Inverse folding models trained on each subset of debiased AFDB structures yielded the following results:
| Model | alpha helix | beta sheet | coil | Full |
|---|---|---|---|---|
| StructGNN | 27.67 | 25.69 | 27.49 | 30.50 |
| GraphTrans | 28.02 | 25.53 | 28.17 | 31.29 |
| GVP | 28.40 | 25.73 | 28.54 | 31.44 |
| ProteinMPNN | 32.41 | 30.05 | 32.45 | 36.46 |
| PiFold | 30.29 | 27.29 | 30.27 | 35.68 |
Again, the full dataset yields the best performance. However, we observe that alpha-helical and coil-rich proteins benefit more consistently from debiasing compared to beta-sheet–dominant proteins [5]. This may be because helices and coils exhibit greater conformational flexibility in experimental structures and are more susceptible to over-idealization in AFDB predictions—making them more amenable to DeSAE’s correction. In contrast, beta-sheets are typically more geometrically constrained, and thus may already be well-modeled by AlphaFold, leaving less room for structural improvement.

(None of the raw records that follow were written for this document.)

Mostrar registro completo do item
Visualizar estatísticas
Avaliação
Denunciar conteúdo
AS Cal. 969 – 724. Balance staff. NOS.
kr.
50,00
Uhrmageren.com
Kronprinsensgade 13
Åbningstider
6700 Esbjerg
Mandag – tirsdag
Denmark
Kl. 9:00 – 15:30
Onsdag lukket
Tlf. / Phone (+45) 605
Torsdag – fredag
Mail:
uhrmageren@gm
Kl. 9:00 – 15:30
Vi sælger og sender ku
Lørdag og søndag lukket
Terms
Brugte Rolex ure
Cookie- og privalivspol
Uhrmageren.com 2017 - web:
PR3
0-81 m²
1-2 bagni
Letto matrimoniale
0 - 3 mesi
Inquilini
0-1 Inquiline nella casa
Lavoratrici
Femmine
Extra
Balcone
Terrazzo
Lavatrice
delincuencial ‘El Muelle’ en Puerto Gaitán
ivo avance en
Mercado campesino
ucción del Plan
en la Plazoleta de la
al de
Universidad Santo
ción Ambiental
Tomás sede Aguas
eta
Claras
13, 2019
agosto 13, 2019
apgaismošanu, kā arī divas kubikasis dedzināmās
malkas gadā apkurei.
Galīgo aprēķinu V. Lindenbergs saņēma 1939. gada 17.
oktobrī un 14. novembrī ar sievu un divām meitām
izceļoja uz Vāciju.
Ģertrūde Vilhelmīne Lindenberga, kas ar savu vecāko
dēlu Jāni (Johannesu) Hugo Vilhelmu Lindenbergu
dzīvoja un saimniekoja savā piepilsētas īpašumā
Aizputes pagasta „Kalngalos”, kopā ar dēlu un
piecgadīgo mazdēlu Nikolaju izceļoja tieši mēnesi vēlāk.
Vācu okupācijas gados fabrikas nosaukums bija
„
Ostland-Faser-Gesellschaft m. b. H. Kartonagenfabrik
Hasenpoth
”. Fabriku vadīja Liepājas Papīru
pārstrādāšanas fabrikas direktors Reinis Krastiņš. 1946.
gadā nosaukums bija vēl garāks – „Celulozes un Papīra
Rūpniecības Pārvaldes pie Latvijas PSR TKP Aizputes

These stratified evaluations confirm that DeSAE offers the most benefit when trained on a diverse, full dataset, but also suggest that its corrective effect is stronger in more flexible or initially over-idealized regions, such as coils and helices, or AFDB structures with moderate-to-high RMSD.
We truly appreciate the reviewer’s suggestion, as this analysis adds important nuance to the interpretation of our results. We will incorporate further granular stratifications in future work.
[5] Galpern et al. Inferring protein folding mechanisms from natural sequence diversity. Biophysical Journal, 2025.
Dear Reviewer nKri,
We sincerely appreciate your comment, which has helped us further improve our work. Your time and contribution means a lot.
We are kindly expecting your valuable feedback to us. And if our rebuttal adresses your concern, it will be so kind of you to consider increasing the score of our work. If you still have any questions regarding our work, please feel free to contact us, and we will respond as soon as possible.
Thanks again for your assistance here.
Thank you for your response. My main concerns were about the narrow task scope and limited evaluation presented in the main paper. The rebuttal addressed these to a reasonable extent by demonstrating some generalization beyond inverse folding and clarifying the use of additional metrics like perplexity. While the method and presentation remain relatively simple, the problem is relevant, and the results are solid enough to get a higher score. I have accordingly updated my rating.
Thank you for your thoughtful follow-up and for taking the time to re-evaluate our work. We appreciate your acknowledgment of our clarifications. Your feedback has been valuable in strengthening the paper, and we’re really grateful for your updated rating.
(4,5,5,5) This paper identifies and quantifies systematic geometric bias in AlphaFold Protein Structure Database (AFDB) structures, demonstrating that these biases degrade downstream model performance, especially in inverse folding tasks. The authors introduce DeSAE, a lightweight SE(3)-equivariant autoencoder that debiases AFDB structures, resulting in consistent improvements across multiple structure-based benchmarks. All reviewers were positive, noting the importance of the problem and the rebuttal processed addressed initial concerns about evaluation scope and baselines.